Every day, goods and services worth $1.5 billion cross the common borders between the US and Canada. From the time when the North American Free Trade Agreement (NAFTA) was endorsed way back in 1994, the volume of trade between the involved countries has headed north every year to the situation wherein the US accounts for as much as 80% of the total exports of Canada and 75% of its total imports. One remarkable data is that the US is a hotspot for as much as 93% of the total exports of Ontario. Improved access to the US post NAFTA implies greater and improved opportunities for the business and people of the Maple Country, i.e., Canada.
As amply proved by the increasing number of inquiries, an apparently common false impression exists that the NAFTA has made the procedures for conducting business across America liberal. But, visas are still needed for those keen to trade with or work inside the borders of the US.
The TN, E-1 and E-2, H-1B, and L-1 are the most employed non-immigrant visas by the Canadians. Each visa comes with a distinct set of requirements and privileges. For instance, the L-1 and the H-1B Visas may take one to the much prized Permanent Residency (PR). In case the candidate aspires to do business in America, it's recommended that he seek legal counsel to find-out whether he is eligible for one or more visas. And, in case he is, which specific one suits him the best for his particular state of affairs.Significantly, the NAFTA has come up with a new class, the TN Visa, for those skilled workers from the Maple Country who are eligible.
The said visa is available to those who practice definite professional occupations.
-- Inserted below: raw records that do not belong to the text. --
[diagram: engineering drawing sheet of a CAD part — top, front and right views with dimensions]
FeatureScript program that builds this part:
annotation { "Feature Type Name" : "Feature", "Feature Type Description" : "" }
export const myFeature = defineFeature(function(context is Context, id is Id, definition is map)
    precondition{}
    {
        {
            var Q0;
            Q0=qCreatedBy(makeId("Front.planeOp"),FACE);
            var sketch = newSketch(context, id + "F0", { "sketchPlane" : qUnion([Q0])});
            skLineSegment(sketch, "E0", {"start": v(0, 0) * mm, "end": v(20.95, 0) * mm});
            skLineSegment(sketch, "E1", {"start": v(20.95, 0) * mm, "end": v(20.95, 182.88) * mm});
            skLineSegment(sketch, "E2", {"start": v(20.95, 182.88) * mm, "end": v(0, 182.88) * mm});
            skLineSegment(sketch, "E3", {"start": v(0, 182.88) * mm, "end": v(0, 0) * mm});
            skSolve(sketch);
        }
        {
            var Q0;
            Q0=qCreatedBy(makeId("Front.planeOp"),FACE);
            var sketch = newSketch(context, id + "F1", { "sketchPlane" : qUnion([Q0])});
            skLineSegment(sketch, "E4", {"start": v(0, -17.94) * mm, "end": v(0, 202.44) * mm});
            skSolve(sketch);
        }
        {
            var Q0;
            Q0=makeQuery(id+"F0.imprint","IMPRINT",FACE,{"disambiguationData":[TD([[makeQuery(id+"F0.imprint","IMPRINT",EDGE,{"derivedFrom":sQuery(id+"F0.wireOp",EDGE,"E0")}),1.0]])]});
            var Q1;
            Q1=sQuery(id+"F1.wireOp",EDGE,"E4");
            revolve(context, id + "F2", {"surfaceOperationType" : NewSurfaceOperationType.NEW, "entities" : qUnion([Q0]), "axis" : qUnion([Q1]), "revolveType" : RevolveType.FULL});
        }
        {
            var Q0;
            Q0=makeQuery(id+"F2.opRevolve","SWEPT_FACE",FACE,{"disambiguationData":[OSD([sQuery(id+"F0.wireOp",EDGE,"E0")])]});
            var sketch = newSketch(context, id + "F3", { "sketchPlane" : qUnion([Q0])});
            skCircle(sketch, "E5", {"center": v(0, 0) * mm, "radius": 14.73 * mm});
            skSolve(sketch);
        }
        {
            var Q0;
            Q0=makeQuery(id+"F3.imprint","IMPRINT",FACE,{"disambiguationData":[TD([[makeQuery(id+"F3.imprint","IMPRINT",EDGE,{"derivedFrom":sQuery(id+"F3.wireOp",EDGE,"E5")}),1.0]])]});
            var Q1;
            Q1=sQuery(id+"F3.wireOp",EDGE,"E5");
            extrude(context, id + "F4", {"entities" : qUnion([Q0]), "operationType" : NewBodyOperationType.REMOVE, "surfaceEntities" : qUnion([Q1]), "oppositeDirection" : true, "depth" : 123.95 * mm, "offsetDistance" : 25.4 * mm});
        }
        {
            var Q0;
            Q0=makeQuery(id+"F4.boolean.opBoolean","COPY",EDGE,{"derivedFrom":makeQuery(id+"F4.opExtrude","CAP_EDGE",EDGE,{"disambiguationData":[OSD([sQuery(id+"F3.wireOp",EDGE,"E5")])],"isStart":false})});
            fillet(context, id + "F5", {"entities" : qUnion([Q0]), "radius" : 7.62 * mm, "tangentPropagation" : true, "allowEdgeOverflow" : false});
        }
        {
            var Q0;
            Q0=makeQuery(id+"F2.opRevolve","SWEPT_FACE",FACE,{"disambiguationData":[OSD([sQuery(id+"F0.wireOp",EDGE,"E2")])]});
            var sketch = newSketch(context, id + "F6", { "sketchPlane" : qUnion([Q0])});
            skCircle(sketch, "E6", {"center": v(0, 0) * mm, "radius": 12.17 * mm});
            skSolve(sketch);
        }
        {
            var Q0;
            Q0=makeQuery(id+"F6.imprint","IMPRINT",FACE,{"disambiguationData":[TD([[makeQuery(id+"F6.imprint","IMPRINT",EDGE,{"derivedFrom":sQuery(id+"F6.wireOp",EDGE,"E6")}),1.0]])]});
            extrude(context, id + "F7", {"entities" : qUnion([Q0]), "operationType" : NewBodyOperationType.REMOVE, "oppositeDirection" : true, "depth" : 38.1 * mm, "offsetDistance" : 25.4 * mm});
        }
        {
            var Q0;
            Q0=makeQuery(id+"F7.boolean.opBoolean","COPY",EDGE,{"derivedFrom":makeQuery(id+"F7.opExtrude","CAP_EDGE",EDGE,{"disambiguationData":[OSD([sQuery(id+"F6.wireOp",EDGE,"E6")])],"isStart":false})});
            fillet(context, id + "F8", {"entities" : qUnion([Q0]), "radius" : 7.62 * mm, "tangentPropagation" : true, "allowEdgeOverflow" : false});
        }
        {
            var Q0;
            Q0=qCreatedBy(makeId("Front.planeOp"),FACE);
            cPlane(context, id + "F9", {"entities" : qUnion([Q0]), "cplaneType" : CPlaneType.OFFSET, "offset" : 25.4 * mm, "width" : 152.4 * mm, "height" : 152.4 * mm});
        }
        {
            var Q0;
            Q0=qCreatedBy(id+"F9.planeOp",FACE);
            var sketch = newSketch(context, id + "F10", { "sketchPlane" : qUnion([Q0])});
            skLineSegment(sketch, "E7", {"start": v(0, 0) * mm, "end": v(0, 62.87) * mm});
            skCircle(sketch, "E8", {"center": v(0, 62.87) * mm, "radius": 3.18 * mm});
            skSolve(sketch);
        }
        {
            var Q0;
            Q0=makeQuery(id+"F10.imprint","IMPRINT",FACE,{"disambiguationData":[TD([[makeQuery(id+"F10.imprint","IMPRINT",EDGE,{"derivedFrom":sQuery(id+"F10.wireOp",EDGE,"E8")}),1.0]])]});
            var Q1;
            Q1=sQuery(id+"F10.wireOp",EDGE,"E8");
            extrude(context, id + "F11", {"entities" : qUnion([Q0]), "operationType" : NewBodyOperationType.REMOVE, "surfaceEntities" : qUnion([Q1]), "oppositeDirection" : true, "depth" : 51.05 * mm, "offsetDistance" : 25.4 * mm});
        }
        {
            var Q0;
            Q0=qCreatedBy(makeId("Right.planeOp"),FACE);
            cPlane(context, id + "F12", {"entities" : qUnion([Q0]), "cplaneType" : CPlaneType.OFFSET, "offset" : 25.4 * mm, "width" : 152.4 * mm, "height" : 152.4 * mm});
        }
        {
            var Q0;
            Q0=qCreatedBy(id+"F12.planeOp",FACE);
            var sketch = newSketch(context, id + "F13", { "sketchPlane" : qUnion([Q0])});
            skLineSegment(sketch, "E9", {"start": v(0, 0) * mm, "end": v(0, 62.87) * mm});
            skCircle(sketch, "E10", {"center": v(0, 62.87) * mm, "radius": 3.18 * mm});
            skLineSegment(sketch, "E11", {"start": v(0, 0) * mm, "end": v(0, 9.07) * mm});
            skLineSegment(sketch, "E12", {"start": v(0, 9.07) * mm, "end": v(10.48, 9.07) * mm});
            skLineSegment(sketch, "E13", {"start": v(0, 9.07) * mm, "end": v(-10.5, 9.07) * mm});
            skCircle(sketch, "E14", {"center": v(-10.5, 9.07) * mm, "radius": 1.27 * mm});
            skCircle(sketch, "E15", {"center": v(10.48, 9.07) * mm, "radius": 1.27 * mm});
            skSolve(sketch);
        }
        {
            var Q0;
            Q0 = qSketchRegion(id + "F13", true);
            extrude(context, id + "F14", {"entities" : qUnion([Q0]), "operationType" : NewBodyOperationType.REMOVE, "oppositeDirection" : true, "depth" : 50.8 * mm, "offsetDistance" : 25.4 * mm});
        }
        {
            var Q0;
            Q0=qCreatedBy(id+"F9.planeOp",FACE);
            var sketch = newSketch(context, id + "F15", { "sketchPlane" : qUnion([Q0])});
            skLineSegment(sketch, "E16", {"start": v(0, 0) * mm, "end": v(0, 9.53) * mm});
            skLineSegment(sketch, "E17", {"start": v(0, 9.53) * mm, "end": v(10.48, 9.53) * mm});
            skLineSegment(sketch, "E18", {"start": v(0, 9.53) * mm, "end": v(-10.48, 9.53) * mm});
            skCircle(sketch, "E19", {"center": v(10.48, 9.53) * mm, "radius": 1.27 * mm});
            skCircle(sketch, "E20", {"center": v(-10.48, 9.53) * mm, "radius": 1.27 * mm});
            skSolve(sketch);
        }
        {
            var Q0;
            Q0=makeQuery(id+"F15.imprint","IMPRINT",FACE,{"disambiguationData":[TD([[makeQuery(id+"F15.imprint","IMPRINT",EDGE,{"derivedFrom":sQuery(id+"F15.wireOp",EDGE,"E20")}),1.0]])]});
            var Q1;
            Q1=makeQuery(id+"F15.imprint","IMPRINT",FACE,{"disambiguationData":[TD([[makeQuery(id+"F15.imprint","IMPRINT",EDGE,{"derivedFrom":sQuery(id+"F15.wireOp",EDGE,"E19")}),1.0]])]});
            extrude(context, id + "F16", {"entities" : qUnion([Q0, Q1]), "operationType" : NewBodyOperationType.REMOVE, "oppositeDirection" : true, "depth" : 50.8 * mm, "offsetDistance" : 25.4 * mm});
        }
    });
A Bachelor's Degree, license and/or experience are needed. One must also have a job offer from America and must cater to the minimum requirements for his specific vocation. A properly completed document package, backed with authoritative evidence, implies that the candidate may go to any of the American port of entry, to get his application checked by an immigration officer posted there.
After his status gets sanctioned, the involved person will be given an I-94 card, prior to being admitted into the US. Quotas do not exist and the candidate has the status to stay and do a job in America, for a period of one year. He may renew his status. The rather fast time period in receiving the TN status makes this a rather interesting prospect for several Canadians.
This takes us to the H-1B Specialty Worker visas! These are meant for those who work in a specialized vocation, or to the fashion models of outstanding merit. To make the cut, unless the candidate is a fashion model, he must have not less than a Bachelor's Degree, or extensive first-hand experience that corresponds to the said qualification. Among some of the requirements are that the involved person first must have include an offer of job from a US job-provider. He must also have filed a Labor Condition Application with the concerned Department of Labor.
The L-1 Intracompany Transferee visas are made available to those employees who work for a firm with a parent, subsidiary, branch, affiliate or joint enterprise in America. The aspirant must have been employed for the firm outside the US for one unbroken year, out of the last three as a manager, executive or as a person with expert knowledge. He would be expected to perform at a post which is akin once he is transferred.
The candidate may also apply for an L-1 to open a new office even as in this case his visa is, at first, sanctioned for one year, following which additional proof is filed to extend the period of the said visa. Quota restrictions do not exist. Petitions are normally sanctioned inside 4 to 8 weeks even as the visas are usually issued many weeks following the approval of petition.
The E-1 Treaty Trader Visas are available to the nationals of certain nations which have commercial links with America, and who will engage in trade of a substantial nature between the US and the treaty nation. Canada is a treaty nation under both E visa categories. To meet the criteria, the candidate must turn up on the soils of the US to work for an enterprise -- not less than 50% of which must be owned by the citizens of the treaty country.
The E-1 visas are issued only to the principal owners or key employees, in case all have the same treaty nationality. More than 50% of the firm's trade must be between the US and the treaty nation. The E-2 Treaty Investor visas are available to people of those nations which have commercial links with the US, and who will direct and develop a US venture in which the individual has made an investment, or is vigorously involved with the process of investing a sizeable chunk of capital.
It needs to be mentioned that investment made in stocks, land speculation or holding companies does not make the grade. The E-2 visas are issued to principal owners or essential employees -- provided all share the same treaty nationality. To be eligible, as a principal owner, the candidate must own not less than 50% of the enterprise, and also exhibit operational control, via a managerial position, or by other manners.
To make the grade, as an essential worker, the aspirant must be an executive, supervisor, or have highly specialized skills. Quota restrictions do not exist even as the said visas are normally issued within two to four weeks.
Taking Experts' Help
Examples of immigration disasters are not uncommon. In most of the cases, the victims happen to be those who may have made attempts to conclude the immigration process themselves, or who may have employed the services of a struggling human resources manager. One must understand that engaging the US Immigration and Naturalization Service (INS) may not be an easy process. As the INS has strict procedural rules and filing requirements, any mistake will imply inordinately long delays, or even rejection of a visa.